Fine-tuning neural excitation/inhibition for tailored ketamine use in treatment-resistant depression

TL;DR

This study investigates how ketamine modulates cortical excitation and inhibition in treatment-resistant depression, using neuromagnetic data and dynamical systems theory to predict treatment response and inform personalized therapies.

Contribution

It introduces a novel application of Poincaré diagram analysis of neural dynamics to predict ketamine efficacy in TRD patients, highlighting the importance of balanced excitation/inhibition shifts.

Findings

Ketamine shifts neural dynamics toward stability in TRD patients.

The shift correlates with symptom improvement.

Placebo does not produce the same neural shifts.

Abstract

The glutamatergic modulator ketamine has been shown to rapidly reduce depressive symptoms in patients with treatment-resistant major depressive disorder (TRD). Although its mechanisms of action are not fully understood, changes in cortical excitation/inhibition (E/I) following ketamine administration are well documented in animal models and could represent a potential biomarker of treatment response. Here, we analyse neuromagnetic virtual electrode timeseries collected from the primary somatosensory cortex in 18 unmedicated patients with TRD and in an equal number of age-matched healthy controls during a somatosensory 'airpuff' stimulation task. These two groups were scanned as part of a clinical trial of ketamine efficacy under three conditions: a) baseline; b) 6-9 hours following subanesthetic ketamine infusion; and c) 6-9 hours following placebo-saline infusion.
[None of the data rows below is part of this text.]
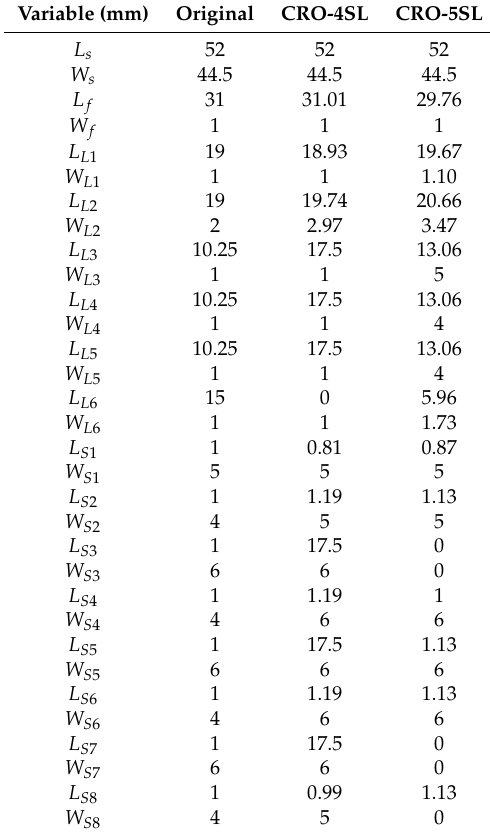
Table 3. Antenna dimensions after the optimization process with CRO-4SL and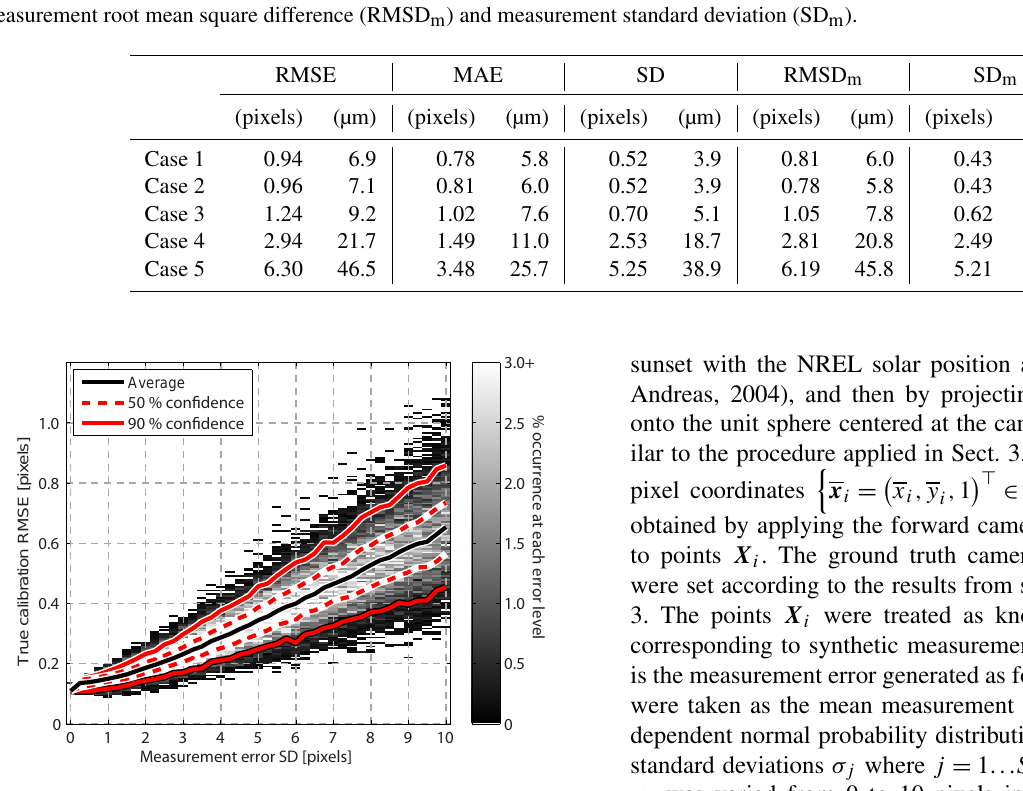
Figure 4. Root mean square calibration error distribution (Eq. 28) as a function of simulated measurement error standard deviation σ j . The mean, 50 and 90% confidence intervals are shown as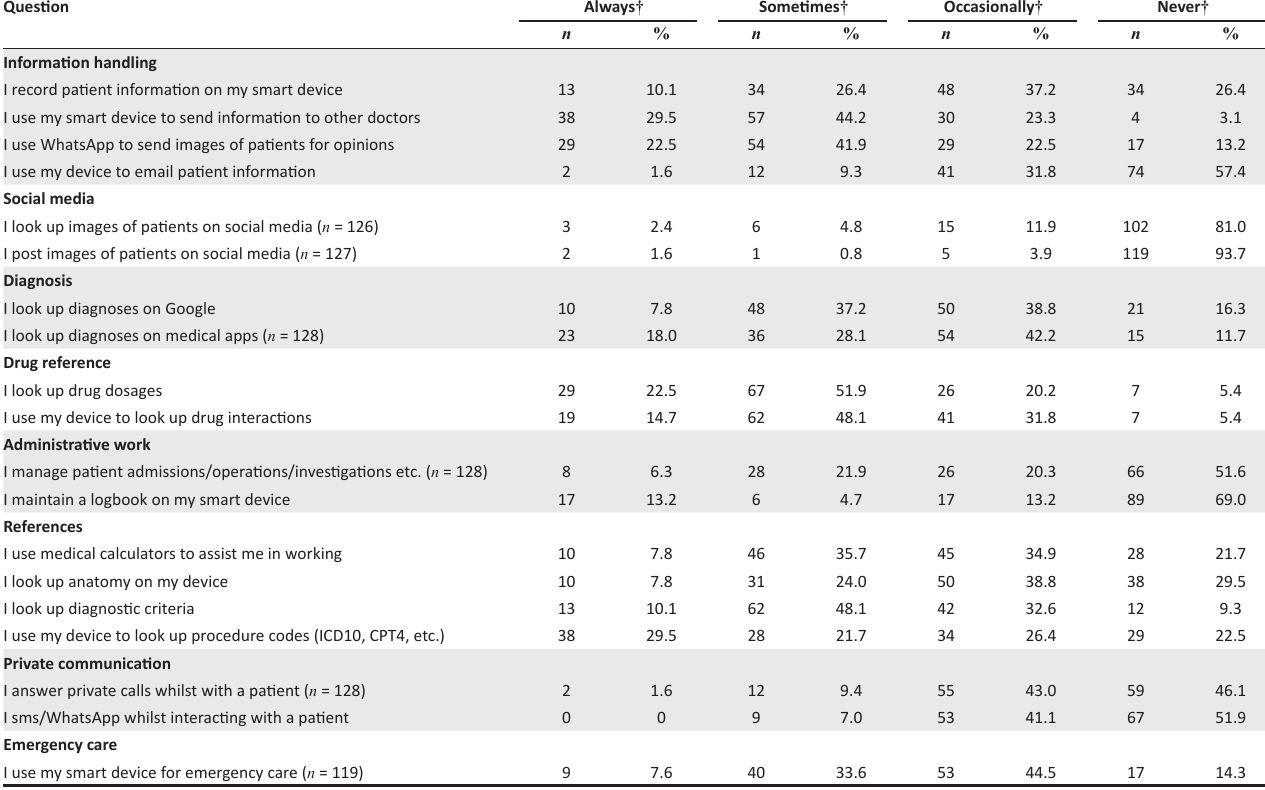
TABLE 3: Frequency of work-related activities performed on their smart devices. Question Always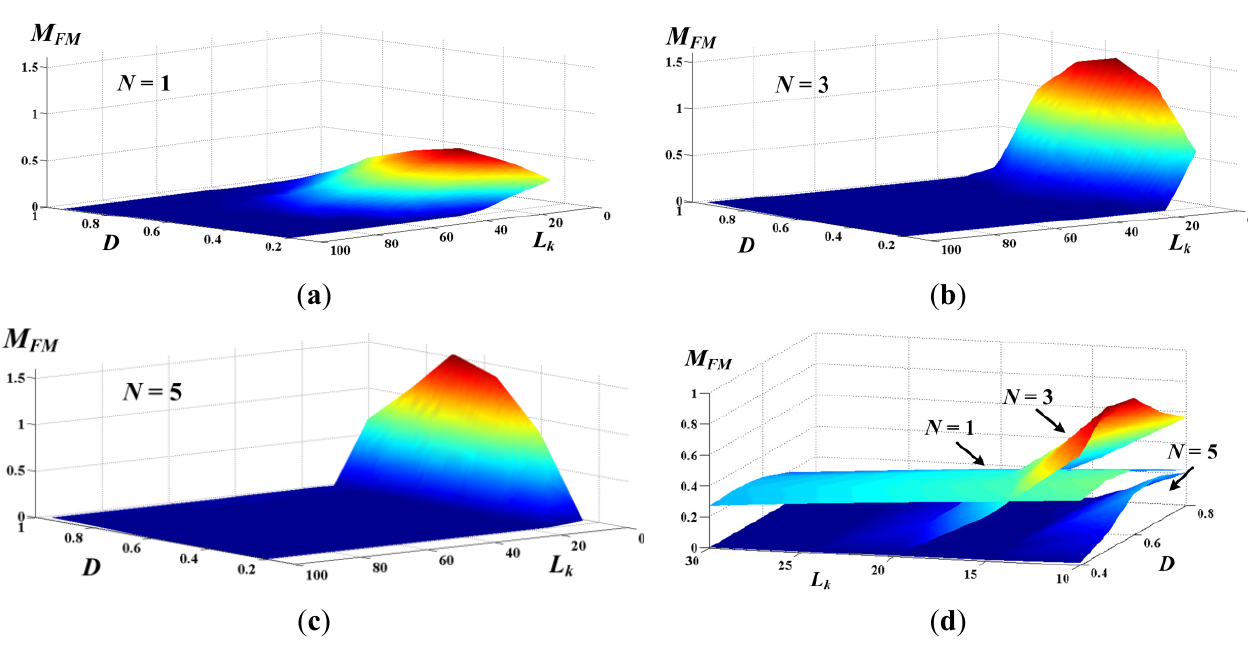
Figure 15. Relationship of M FM and N , D , L k . ( a ) case of N = 1; ( b ) case of N = 3; ( c ) case of N = 5; ( d ) case of chosen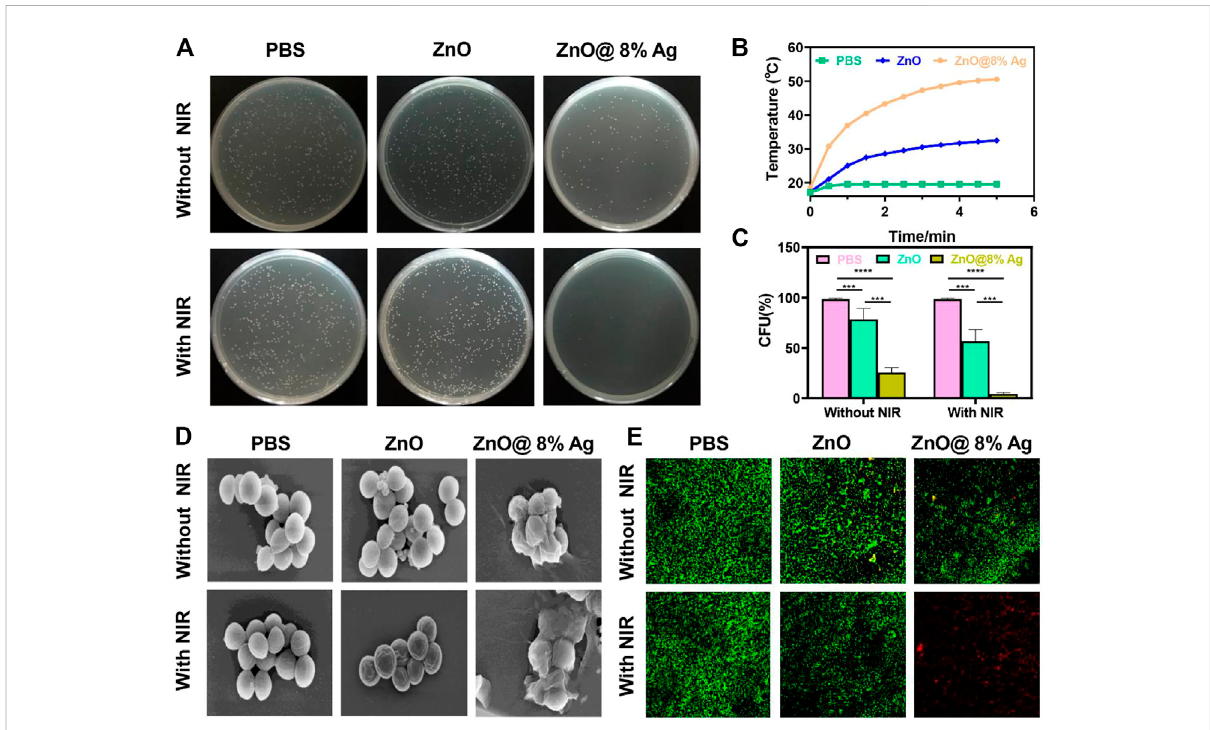
FIGURE 4 In vitro antibacterial activity of ZnO@8%Ag. (A) Bactericidal effect of PBS, ZnO, and ZnO@8%Ag against S. aureus with/without NIR irradiation (808 nm, 2 W/cm 2 , 10 min), (B) temperature elevation curve corresponding to (A) , (C) survival rate of S. aureus corresponding to (B) ** p < 0.01, (D) SEM images of S. aureus treated with PBS, ZnO, and ZnO@8%Ag under NIR irradiation (808 nm, 2 W/cm 2 , 10 min), and (E) live/dead staining assay of S. aureus corresponding to (D)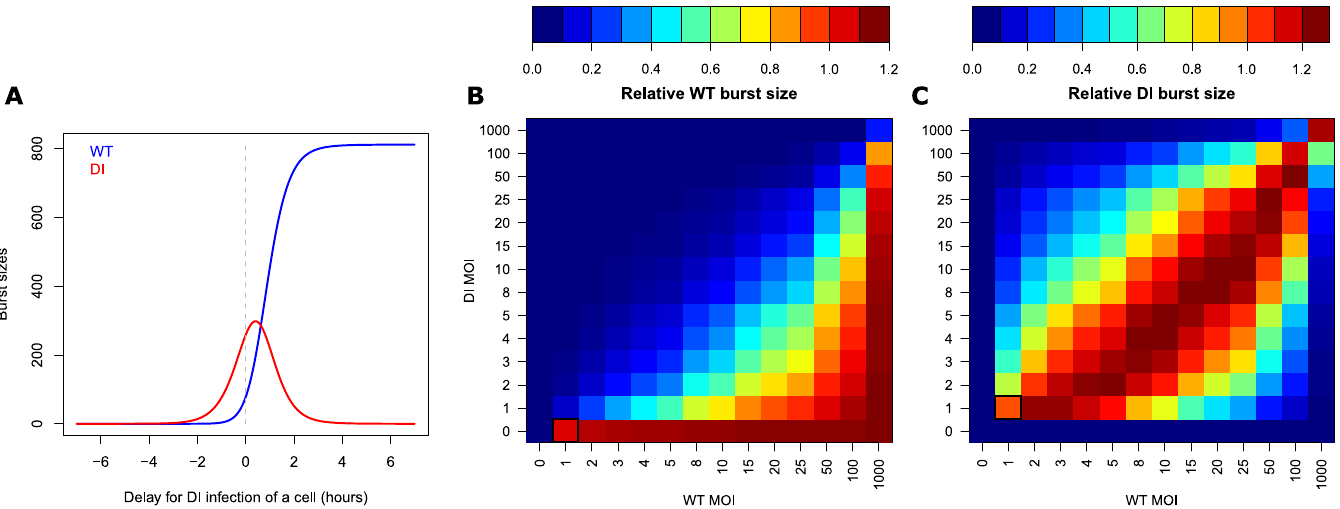
Fig 6. Model-predicted impact of infection delay and initial multiplicity of infection (MOI) on WT and DI burst sizes. A: WT (blue) and DI (red) predicted burst sizes (encapsidated genomes at 9 hours post infection) for various delays in DI infection of a cell. Negative delays correspond to cases where DI infects first and positive delays to cases where WT infects first. The dashed gray line marks the case of simultaneous infection by WT and DI. B-C: Heat maps representing the predicted relative burst sizes of (B) WT, B , and (C) DI, B , as a function of initial WT (x-axis) and DI (y-axis) MOIs (input). WT burst sizes were normalized by WT burst size resulting WT DI from WT:DI = 1:0 MOIs and DI burst sizes by DI burst size resulting from WT:DI = 1:1 MOIs (black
We obtained estimates of E/I interaction strengths by using Dynamic Causal Modelling (DCM) on the timeseries, thereby allowing us to pinpoint, under each scanning condition, where each subject's dynamics lie within the Poincar\'e diagram - as defined in dynamical systems theory. We demonstrate that the Poincar\'e diagram offers classification capability for TRD patients, in that the further the patients' coordinates were shifted (by virtue of ketamine) toward the stable (top-left) quadrant of the Poincar\'e diagram, the more their depressive symptoms improved. The same relationship was not observed by virtue of a placebo effect - thereby verifying the drug-specific nature of the results. We show that the shift in neural dynamics required for symptom improvement necessitates an increase in both excitatory and inhibitory coupling. We present accompanying MATLAB code made available in a public repository, thereby allowing for future studies to assess individually-tailored treatments of TRD.